→ **ARTICLE**:
Jacob Thomas Whetton (born 15 June 1991) is an Australian field hockey player who plays as a forward for the Australian national team.

Personal life
Whetton is from Queensland and considers Brisbane his home town. He was born on 15 June 1991. He lives in Perth, Western Australia. His nickname is Whetty.

Club career
Whetton plays for the Queensland Blades in the Australian Hockey League where he wears number 21. He played three seasons for the Punjab Warriors in the Hockey India League. In the inaugural Hockey One season in 2019 he played for the Brisbane Blaze. In February 2020 he signed a two-year contract at Oranje-Rood in the Dutch Hoofdklasse from the 2020–21 season onwards. After the postponement of the 2020 Summer Olympics to 2021 the transfer was cancelled.

International career
In December 2011, Whetton was named as one of fourteen players to be on the 2012 Summer Olympics Australian men's national Olympic development squad.  While this squad is not in the top twenty-eight and separate from the Olympic training coach, the Australian coach Ric Charlesworth did not rule out selecting from only the training squad, with players from the Olympic development having a chance at possibly being called up to represent Australia at the Olympics.  He trained with the team from 18 January to mid-March in Perth, Western Australia. Since his debut in 2011 he has played 209 times for the Kookaburras.

Whetton was selected in the Kookaburras Olympics squad for the Tokyo 2020 Olympics. The team reached the final for the first time since 2004 but couldn't achieve gold, beaten by Belgium in a shootout.

→ **SET EXERCISE 1**: Print the lines of the listing below unchanged, from the line with "name author: (Coville) Rehder" through the last line of the listing.

→ **EXCERPTED RECORDS**:
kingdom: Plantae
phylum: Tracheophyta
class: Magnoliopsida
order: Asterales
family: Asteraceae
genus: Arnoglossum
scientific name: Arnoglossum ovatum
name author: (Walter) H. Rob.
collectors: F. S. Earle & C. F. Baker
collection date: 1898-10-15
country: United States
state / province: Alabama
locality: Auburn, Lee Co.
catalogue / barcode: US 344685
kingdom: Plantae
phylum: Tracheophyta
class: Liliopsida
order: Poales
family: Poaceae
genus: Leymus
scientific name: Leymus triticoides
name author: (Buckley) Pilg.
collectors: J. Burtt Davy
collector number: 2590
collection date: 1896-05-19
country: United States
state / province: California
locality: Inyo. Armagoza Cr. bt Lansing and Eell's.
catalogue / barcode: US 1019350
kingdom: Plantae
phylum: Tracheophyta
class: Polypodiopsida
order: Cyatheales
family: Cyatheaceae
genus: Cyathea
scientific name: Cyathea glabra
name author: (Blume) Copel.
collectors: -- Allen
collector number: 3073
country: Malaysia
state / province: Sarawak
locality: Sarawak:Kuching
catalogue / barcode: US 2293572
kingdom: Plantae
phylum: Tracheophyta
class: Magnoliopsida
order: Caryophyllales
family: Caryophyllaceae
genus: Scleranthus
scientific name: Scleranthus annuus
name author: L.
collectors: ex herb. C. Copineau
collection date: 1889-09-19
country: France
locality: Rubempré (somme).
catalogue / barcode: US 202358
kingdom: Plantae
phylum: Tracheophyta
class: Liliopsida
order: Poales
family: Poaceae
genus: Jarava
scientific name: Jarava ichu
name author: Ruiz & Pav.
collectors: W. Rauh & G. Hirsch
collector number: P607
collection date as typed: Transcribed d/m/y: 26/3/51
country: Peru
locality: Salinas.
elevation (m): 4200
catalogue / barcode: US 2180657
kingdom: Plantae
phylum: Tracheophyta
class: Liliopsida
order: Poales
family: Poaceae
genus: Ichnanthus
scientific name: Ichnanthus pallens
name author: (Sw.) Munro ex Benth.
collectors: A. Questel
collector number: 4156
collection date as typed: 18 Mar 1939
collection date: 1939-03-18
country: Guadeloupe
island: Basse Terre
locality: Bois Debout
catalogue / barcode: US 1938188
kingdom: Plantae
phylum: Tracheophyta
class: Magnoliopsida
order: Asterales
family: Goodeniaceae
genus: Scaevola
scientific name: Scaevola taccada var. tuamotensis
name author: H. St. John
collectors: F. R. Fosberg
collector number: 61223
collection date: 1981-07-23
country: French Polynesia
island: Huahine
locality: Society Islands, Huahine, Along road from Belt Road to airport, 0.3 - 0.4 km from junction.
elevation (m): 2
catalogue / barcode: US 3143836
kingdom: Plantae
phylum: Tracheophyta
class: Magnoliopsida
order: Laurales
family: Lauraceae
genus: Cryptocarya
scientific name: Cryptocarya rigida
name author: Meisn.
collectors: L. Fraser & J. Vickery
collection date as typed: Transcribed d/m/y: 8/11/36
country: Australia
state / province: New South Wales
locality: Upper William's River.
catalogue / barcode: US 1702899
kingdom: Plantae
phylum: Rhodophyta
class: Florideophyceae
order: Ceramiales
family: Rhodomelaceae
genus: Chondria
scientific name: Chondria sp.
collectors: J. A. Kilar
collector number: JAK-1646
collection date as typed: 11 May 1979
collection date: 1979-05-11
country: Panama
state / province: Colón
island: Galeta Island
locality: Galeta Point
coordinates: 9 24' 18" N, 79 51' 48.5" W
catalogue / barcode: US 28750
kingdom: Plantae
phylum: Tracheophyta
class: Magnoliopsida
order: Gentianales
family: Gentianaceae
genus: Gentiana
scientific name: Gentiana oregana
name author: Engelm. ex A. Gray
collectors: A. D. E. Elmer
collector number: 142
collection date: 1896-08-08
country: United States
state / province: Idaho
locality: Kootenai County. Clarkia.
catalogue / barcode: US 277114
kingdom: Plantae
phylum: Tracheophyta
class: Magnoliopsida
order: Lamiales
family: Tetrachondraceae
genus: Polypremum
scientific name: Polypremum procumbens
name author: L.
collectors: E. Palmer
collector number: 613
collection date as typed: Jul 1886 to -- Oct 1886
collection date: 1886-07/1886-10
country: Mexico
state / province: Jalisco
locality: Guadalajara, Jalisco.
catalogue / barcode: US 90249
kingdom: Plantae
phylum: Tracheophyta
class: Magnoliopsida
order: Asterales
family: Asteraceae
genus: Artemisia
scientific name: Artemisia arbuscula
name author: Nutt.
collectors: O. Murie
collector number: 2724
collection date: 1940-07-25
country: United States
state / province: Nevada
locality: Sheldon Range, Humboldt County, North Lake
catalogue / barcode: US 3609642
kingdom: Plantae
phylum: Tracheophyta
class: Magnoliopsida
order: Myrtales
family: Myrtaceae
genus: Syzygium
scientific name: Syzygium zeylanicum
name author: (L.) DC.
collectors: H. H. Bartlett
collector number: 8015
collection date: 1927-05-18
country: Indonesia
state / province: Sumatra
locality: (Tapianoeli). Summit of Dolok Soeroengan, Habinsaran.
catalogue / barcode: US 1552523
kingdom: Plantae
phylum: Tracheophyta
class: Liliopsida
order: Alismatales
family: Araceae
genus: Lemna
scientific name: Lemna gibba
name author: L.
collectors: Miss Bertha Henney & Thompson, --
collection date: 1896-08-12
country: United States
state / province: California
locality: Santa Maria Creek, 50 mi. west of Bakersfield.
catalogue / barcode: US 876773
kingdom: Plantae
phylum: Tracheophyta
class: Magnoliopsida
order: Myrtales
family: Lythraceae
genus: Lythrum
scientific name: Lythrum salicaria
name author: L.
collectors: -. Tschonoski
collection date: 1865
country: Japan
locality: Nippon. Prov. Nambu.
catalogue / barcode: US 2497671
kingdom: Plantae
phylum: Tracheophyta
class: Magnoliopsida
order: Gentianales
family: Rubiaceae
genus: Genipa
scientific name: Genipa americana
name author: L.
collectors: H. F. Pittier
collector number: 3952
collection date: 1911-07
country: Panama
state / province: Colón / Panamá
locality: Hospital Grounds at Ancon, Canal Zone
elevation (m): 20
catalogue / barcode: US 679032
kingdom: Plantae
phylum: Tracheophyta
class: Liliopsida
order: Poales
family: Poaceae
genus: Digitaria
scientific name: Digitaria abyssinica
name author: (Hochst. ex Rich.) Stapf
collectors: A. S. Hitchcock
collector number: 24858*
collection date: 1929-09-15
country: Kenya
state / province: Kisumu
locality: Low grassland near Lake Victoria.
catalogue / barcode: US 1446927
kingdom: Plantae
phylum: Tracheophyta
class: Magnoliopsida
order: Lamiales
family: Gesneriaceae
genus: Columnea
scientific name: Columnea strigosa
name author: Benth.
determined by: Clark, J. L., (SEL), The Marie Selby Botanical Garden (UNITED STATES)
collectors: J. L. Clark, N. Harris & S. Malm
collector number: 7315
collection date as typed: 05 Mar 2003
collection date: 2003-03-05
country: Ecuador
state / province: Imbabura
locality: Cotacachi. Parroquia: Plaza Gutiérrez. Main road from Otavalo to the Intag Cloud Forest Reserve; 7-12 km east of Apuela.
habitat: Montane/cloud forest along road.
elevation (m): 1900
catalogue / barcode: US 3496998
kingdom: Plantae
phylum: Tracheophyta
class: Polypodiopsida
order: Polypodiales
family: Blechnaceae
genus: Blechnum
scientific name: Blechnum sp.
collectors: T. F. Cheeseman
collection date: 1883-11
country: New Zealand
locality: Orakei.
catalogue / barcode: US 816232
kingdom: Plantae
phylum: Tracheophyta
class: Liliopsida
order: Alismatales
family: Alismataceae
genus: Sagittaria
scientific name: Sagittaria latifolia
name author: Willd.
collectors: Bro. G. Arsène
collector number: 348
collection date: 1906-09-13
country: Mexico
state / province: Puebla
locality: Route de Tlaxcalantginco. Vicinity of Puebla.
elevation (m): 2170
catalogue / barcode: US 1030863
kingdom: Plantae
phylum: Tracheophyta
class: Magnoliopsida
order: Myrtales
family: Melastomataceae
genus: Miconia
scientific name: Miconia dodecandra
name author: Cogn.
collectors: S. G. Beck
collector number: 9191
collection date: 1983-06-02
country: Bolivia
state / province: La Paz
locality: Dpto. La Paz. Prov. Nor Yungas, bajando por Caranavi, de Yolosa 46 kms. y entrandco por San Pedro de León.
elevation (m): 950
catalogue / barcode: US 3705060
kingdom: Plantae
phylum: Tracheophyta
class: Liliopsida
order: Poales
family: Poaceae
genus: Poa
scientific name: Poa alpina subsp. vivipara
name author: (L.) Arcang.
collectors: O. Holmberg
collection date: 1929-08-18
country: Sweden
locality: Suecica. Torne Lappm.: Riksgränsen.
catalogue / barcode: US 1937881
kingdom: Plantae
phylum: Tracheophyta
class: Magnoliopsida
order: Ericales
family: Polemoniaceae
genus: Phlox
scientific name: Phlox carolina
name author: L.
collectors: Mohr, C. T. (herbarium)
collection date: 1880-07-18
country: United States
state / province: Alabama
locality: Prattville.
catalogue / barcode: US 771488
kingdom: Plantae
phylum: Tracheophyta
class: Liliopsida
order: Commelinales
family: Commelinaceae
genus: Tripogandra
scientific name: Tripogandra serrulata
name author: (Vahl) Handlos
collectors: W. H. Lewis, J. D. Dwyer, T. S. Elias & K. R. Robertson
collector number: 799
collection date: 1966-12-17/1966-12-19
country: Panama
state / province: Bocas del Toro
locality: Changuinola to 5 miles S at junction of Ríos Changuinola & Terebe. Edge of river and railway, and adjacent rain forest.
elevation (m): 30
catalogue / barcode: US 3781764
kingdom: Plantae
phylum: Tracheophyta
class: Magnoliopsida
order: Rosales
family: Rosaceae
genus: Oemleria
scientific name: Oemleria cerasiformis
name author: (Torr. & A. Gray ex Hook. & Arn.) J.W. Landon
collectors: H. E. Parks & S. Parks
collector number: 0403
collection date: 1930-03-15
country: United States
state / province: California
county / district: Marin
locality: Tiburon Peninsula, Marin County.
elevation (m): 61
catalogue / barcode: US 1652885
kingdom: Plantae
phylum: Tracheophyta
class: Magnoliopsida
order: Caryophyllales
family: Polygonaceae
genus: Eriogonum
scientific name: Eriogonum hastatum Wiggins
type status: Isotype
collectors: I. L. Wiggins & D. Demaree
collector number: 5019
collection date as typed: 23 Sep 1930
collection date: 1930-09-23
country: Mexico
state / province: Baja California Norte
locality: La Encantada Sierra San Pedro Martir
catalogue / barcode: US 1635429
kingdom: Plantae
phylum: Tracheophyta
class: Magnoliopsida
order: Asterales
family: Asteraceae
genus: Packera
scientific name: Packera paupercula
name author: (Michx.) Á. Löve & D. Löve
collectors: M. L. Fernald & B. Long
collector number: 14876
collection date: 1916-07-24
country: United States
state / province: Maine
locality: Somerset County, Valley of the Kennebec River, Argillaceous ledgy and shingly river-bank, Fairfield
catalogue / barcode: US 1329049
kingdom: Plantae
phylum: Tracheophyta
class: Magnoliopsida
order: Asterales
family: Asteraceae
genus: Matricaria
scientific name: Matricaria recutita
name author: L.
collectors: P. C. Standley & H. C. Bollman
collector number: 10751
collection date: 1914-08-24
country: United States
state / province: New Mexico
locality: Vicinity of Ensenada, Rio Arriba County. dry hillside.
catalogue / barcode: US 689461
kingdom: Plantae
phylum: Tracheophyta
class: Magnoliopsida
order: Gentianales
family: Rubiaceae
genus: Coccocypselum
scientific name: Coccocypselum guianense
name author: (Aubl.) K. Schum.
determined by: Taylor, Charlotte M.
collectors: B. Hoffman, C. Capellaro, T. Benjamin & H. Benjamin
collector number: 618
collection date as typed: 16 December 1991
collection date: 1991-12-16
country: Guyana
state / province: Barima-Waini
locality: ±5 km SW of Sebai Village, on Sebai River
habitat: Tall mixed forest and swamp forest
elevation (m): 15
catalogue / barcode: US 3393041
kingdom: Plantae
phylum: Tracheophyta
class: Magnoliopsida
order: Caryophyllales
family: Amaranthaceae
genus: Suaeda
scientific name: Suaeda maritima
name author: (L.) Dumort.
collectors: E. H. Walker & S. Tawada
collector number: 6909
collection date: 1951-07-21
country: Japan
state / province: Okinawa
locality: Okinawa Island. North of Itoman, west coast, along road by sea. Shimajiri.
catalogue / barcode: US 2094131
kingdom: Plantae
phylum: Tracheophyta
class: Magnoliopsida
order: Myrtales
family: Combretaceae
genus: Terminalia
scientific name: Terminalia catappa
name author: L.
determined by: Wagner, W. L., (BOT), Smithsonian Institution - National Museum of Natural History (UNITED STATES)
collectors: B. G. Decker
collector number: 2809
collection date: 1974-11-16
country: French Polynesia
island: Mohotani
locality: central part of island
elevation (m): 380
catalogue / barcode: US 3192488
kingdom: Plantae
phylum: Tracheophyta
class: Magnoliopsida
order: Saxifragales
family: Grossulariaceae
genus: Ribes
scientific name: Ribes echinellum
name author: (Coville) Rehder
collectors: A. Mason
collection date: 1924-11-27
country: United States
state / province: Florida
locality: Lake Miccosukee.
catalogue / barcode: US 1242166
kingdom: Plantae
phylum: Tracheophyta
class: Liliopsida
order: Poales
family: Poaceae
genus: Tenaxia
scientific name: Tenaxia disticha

→ **SET EXERCISE 2**: According to the article on Jacob Whetton, which team did he play for in the inaugural Hockey One season?

→ **WORKED ANSWER 1**:
name author: (Coville) Rehder
collectors: A. Mason
collection date: 1924-11-27
country: United States
state / province: Florida
locality: Lake Miccosukee.
catalogue / barcode: US 1242166
kingdom: Plantae
phylum: Tracheophyta
class: Liliopsida
order: Poales
family: Poaceae
genus: Tenaxia
scientific name: Tenaxia disticha

→ **WORKED ANSWER 2**: The Brisbane Blaze.